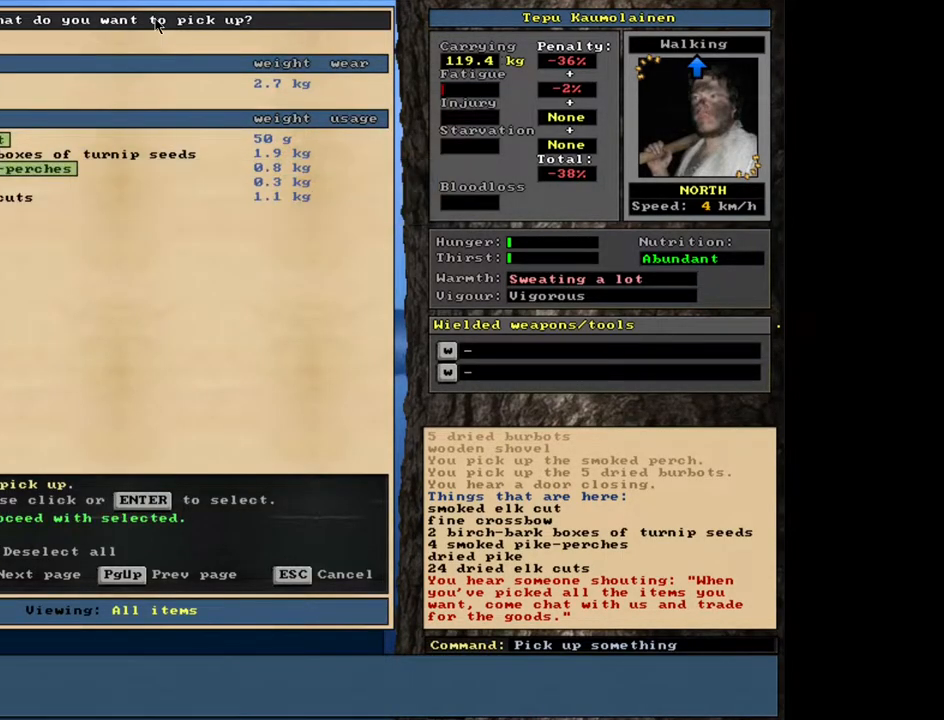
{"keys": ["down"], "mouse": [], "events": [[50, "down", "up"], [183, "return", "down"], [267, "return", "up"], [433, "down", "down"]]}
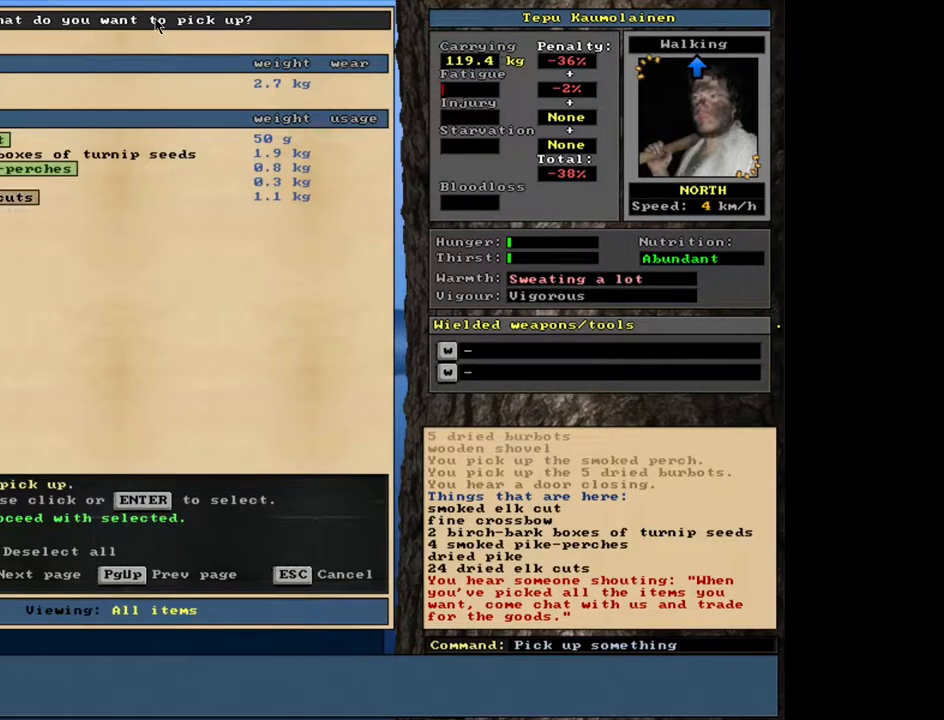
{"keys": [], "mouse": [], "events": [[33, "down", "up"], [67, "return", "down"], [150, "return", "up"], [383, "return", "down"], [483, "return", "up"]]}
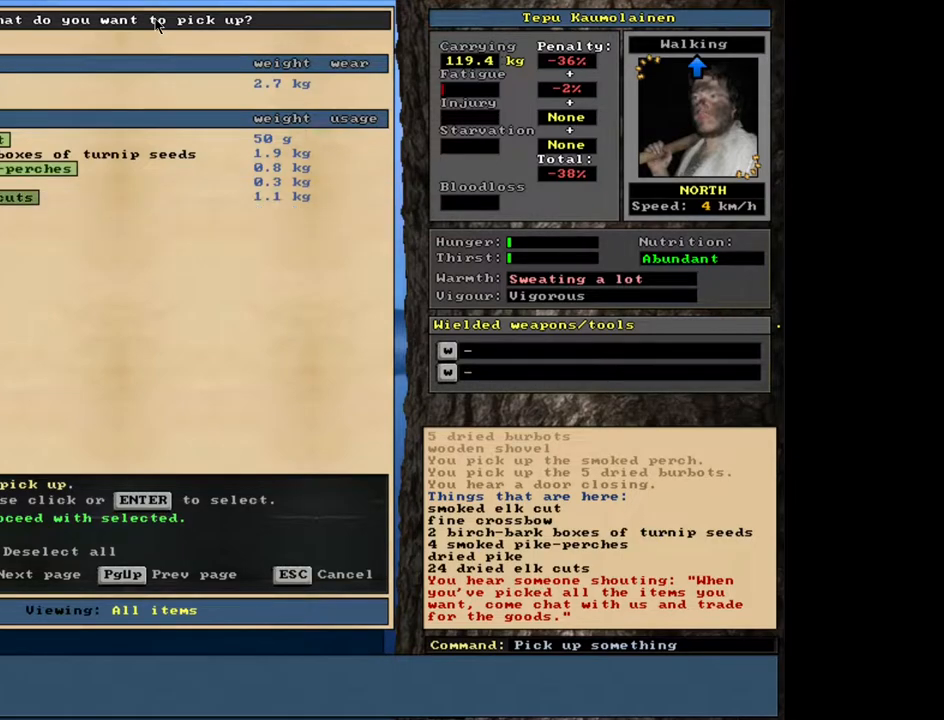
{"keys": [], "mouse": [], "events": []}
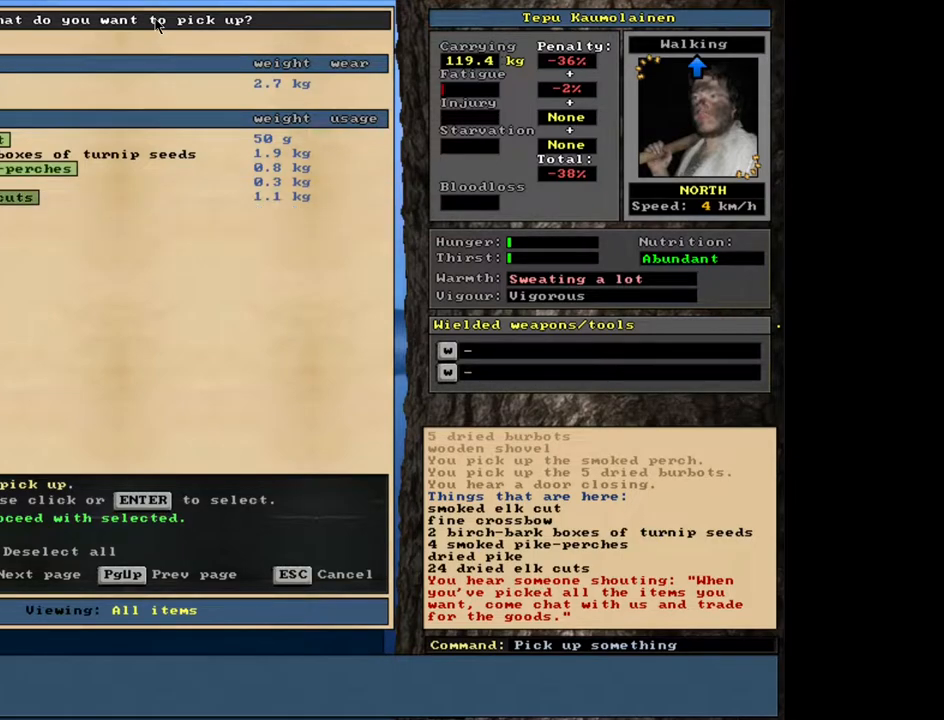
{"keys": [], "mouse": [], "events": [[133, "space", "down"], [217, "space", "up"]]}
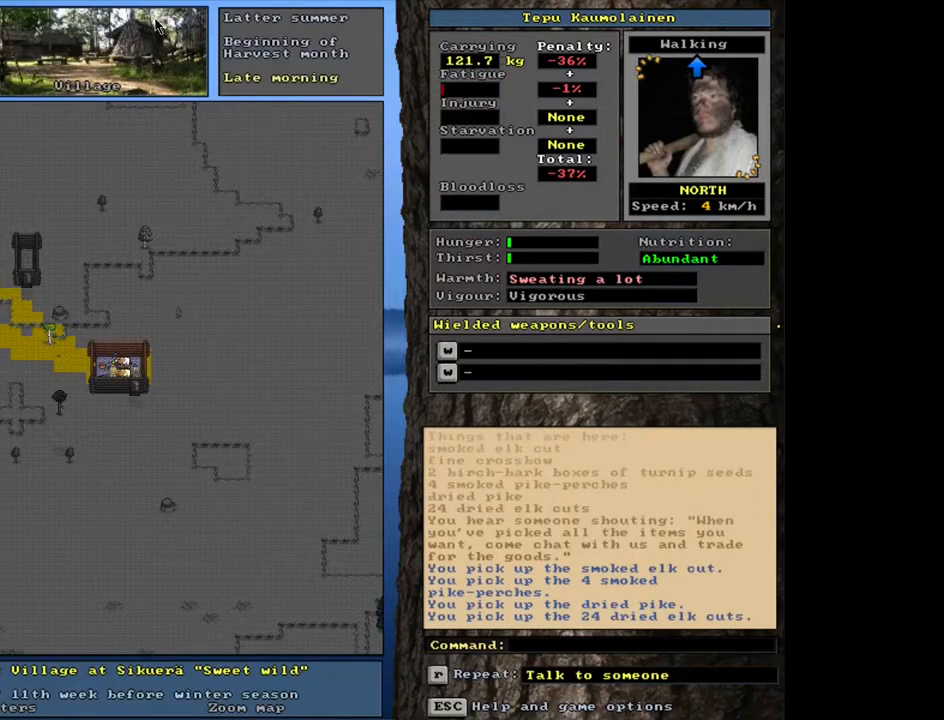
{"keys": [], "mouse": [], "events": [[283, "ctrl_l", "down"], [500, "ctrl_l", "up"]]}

- [PROBLEM DETAILS]
An exact copy of every entry, without pictures, should be your output.

- [SOLUTION BELOW]
{"keys": ["down"], "mouse": [], "events": [[50, "down", "up"], [183, "return", "down"], [267, "return", "up"], [433, "down", "down"]]}
{"keys": [], "mouse": [], "events": [[33, "down", "up"], [67, "return", "down"], [150, "return", "up"], [383, "return", "down"], [483, "return", "up"]]}
{"keys": [], "mouse": [], "events": []}
{"keys": [], "mouse": [], "events": [[133, "space", "down"], [217, "space", "up"]]}
{"keys": [], "mouse": [], "events": [[283, "ctrl_l", "down"], [500, "ctrl_l", "up"]]}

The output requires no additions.